Currently, the BPS publishes 11 journals these being:
- British Journal of Psychology
- British Journal of Clinical Psychology
- British Journal of Developmental Psychology
- Psychology and Psychotherapy: Theory, Research and Practice
- British Journal of Educational Psychology
- British Journal of Health Psychology
- Legal and Criminological Psychology
- British Journal of Mathematical and Statistical Psychology
- Journal of Occupational and Organizational Psychology
- British Journal of Social Psychology
And a publication that will be new in 2007:
The BPS also publishes a free fortnightly email digest  of recent psychology research, which over 20,000 people now subscribe to. The Digest also appears online as a blog  where people can read and comment on recently featured research. From students to researchers, the Digest is ideal for anyone interested in psychology.
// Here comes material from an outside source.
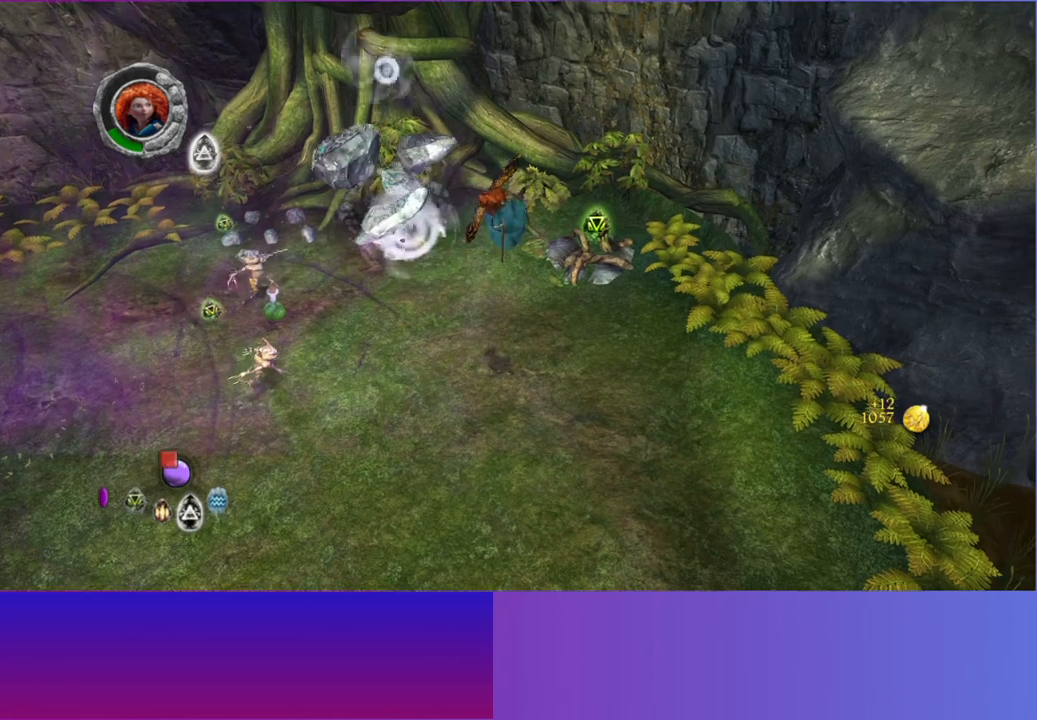
{"dt_ms": 500, "buttons": ["L1"], "left_stick": "right", "right_stick": "up-left", "button_events": [[500, "L1", "down"]]}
The BPS does not supervise the separate profession of psychotherapy (including hypnotherapy and the like), which is covered by another body, the UK Council for Psychotherapy.  The Society's view is that "Psychotherapy, as well as the use of hypnosis with psychotherapy, is most appropriately regarded as a post-qualification specialisation for members of one of the primary professional groups such as medical practitioners, applied psychologists or social workers." The BPS maintains a register of Psychologists working as Psychotherapists.
Subsystems: Sections, Divisions and Branches
The British Psychological Society currently has ten divisions and thirteen sections. Divisions and sections differ in that the former are open to practitioners in a certain field of psychology, so professional and qualified psychologists only will be entitled to full membership of a division, whereas the latter are interest groups comprising members of the British Psychological Society who are interested in particular aspect psychology. The Divisions include the Division of Teachers and Researchers in Psychology, the Division of Health Psychology, the Division of Forensic Psychology, the Division of Child and Educational Psychology, the Scottish Division of Educational Psychology, the Division of Occupational Psychology, the Division of Counselling Psychology, the Division of Clinical Psychology and the Division of Neuropsychology. The sections include the Consciousness and Experiential Psychology Section, the Cognitive Psychology Section, the Developmental Psychology Section, the Psychology of Education Section, the History and Philosophy Section, the Lesbian and Gay Psychology Section, the Psychobiology Section, the Psychotherapy Section, the Qualitative Methods Section, the Psychology of Women Section, the Social Section and the Transpersonal Psychology Section. It is important to note that the term "division" in the American Psychological Association does not have the same meaning as it does in the British Psychological Society, coming closer to what the British Psychological Society refers to as "sections". Branches are for people in the British Psychological Society who come from the same geographical region.
The Society's offices are currently in Leicester in the United Kingdom. There are a number of separate departments here, for example, the subsystems office, that deals with administrative matters related to sections and divisions. There are over 100 staff members at the Leicester office.